Unbound size of discovery
Gregory Szorc
gregory.szorc at gmail.com
Mon Jun 30 18:20:27 CDT 2014
The size of the wire protocol payload for discovery requests and
responses is proportional to the number of heads in the peer
repositories. For esoteric repositories, such as Mozilla's Try
repository which grows to over 10,000 heads before it is reset, we can
see discovery response payloads grow to over 1 MB! We've also brushed up
against default HTTP server limits. Mozilla has hit both HTTP header
size and count limits due to x-hgarg-n headers during discovery.
Fortunately, we operate our own servers, so we can increase the limits.
But sometimes there is a load balancer or security device between your
Mercurial server and your users (e.g.

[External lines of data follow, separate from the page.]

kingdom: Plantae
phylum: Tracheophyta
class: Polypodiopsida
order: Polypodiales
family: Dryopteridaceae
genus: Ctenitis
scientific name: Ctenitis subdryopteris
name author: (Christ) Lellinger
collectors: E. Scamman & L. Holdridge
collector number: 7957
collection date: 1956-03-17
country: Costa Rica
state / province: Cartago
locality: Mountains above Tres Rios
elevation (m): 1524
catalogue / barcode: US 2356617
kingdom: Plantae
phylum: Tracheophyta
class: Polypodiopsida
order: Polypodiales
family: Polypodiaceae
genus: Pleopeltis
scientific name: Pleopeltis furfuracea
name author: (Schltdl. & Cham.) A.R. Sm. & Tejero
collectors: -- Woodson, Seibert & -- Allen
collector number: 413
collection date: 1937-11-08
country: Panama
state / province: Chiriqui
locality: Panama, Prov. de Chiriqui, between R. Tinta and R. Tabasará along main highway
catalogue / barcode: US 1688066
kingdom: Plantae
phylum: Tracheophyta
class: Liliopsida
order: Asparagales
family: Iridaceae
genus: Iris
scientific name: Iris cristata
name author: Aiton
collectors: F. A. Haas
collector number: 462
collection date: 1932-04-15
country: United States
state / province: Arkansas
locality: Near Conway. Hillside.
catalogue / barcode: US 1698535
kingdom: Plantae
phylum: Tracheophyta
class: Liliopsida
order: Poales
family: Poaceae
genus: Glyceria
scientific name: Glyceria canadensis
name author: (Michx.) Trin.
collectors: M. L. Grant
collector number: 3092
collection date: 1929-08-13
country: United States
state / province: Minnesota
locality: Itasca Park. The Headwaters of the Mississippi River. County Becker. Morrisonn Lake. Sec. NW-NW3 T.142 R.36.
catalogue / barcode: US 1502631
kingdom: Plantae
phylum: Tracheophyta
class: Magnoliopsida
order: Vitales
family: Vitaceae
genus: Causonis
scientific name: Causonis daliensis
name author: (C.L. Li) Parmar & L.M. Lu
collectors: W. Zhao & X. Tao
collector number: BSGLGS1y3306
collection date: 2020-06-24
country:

EC2 - although I'm not sure ELB
imposes such limits).
This kind of unbounded growth is not good for scalability and
performance. It may rule out Mercurial as a solution for you.
One idea I had was to limit returned heads to only public changesets.
Another is to allow servers to execute a config-defined revset as part
of calculating returned heads. These could likely result in clients
sending redundant changeset data to the remote. But for certain
scenarios (such as Mozilla's Try where nearly every head stems from a
public changeset), the redundancy should be negligible.
I've also had other crazy ideas such as having the client skip heads and
go straight to querying for existence of ancestors in the pushed
changeset(s).
Perhaps these modes of operation are influenced by a capability. e.g. if
a remote advertises its heads count, the client can make a determination
as to whether classical full-heads-based discovery is appropriate.
Before I get too far down the rabbit hole, I was curious what solutions
have been considered/attempted for dealing with this "discovery bloat."